*Task prompt*. Set down the full listing below word for word; pictures stay out of the copy.

*Dataset section*.
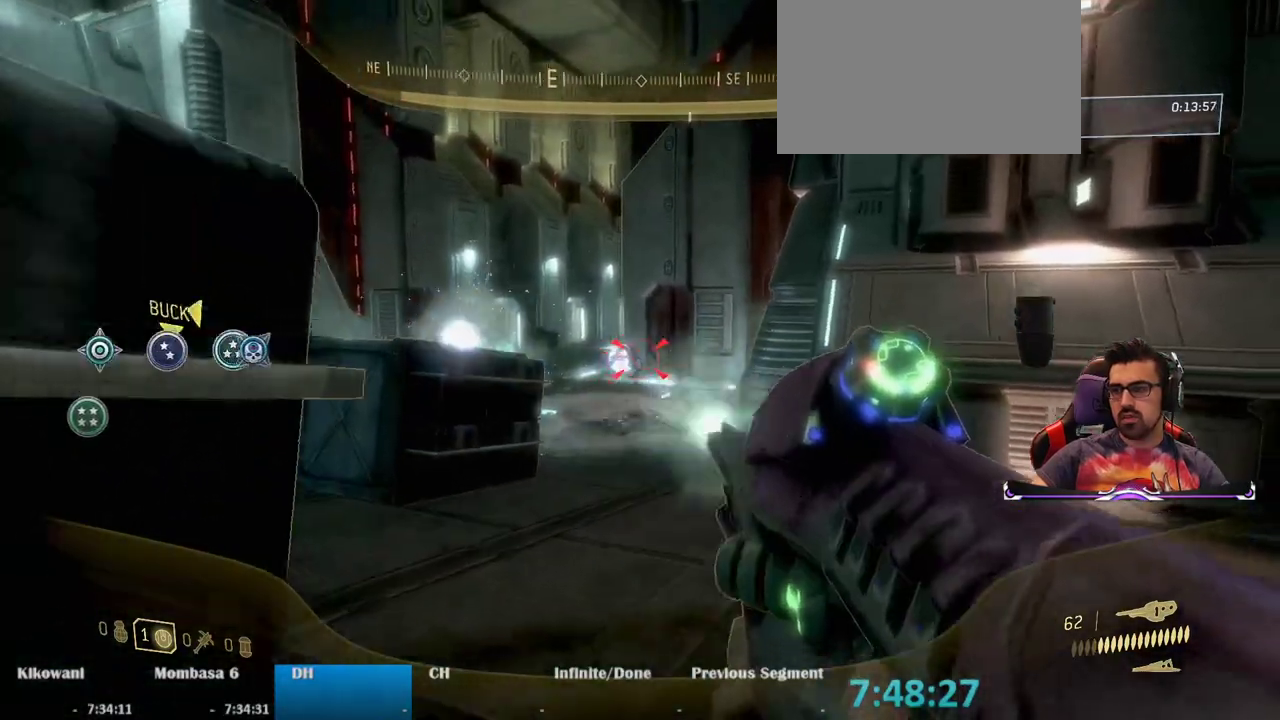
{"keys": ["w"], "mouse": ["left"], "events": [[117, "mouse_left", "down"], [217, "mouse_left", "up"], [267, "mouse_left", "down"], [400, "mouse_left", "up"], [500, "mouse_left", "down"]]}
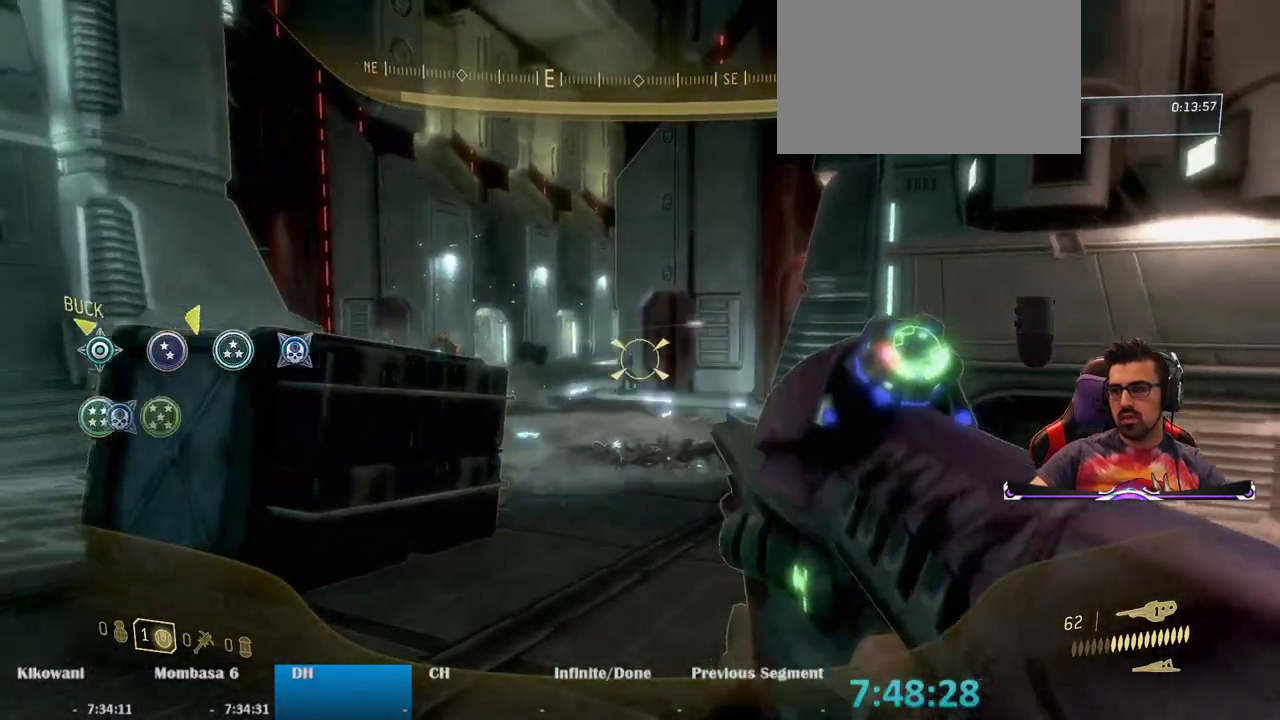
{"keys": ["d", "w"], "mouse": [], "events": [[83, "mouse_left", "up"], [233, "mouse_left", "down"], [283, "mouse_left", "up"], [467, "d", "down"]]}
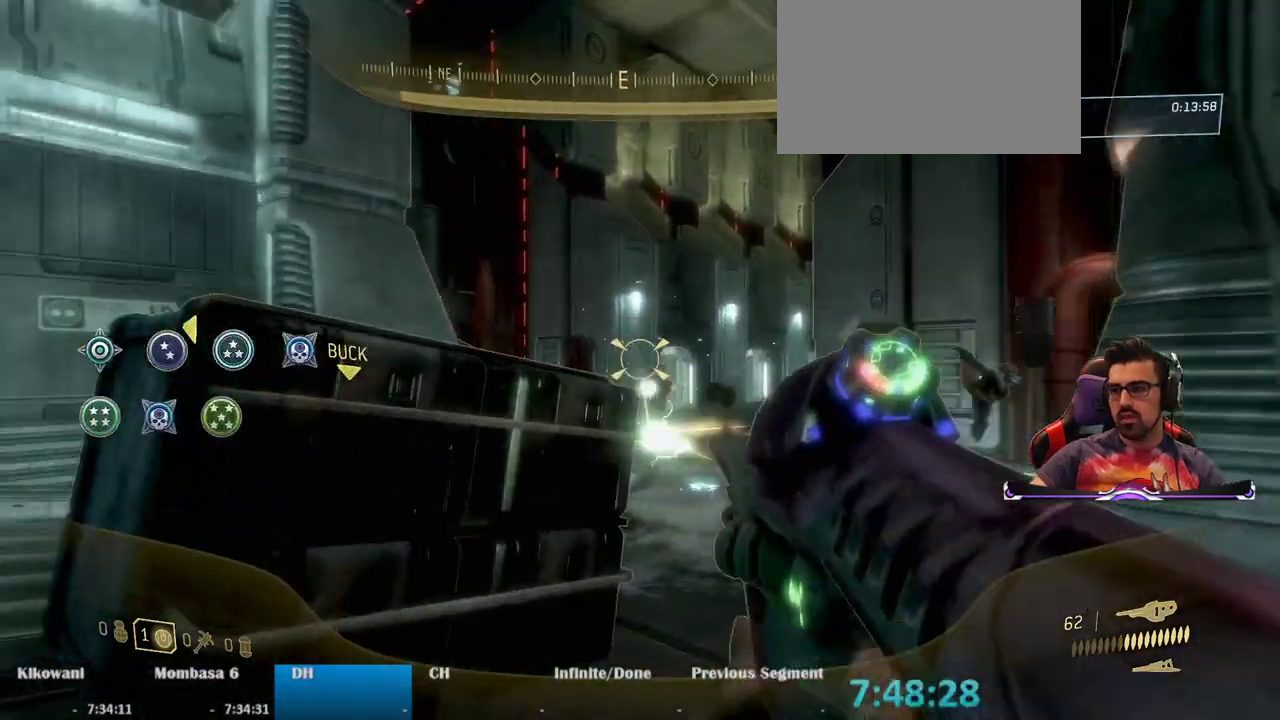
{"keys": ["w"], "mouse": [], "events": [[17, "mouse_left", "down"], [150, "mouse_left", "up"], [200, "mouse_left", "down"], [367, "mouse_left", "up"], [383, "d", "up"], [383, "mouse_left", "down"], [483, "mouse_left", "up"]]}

*Exercise result*.
{"keys": ["w"], "mouse": ["left"], "events": [[117, "mouse_left", "down"], [217, "mouse_left", "up"], [267, "mouse_left", "down"], [400, "mouse_left", "up"], [500, "mouse_left", "down"]]}
{"keys": ["d", "w"], "mouse": [], "events": [[83, "mouse_left", "up"], [233, "mouse_left", "down"], [283, "mouse_left", "up"], [467, "d", "down"]]}
{"keys": ["w"], "mouse": [], "events": [[17, "mouse_left", "down"], [150, "mouse_left", "up"], [200, "mouse_left", "down"], [367, "mouse_left", "up"], [383, "d", "up"], [383, "mouse_left", "down"], [483, "mouse_left", "up"]]}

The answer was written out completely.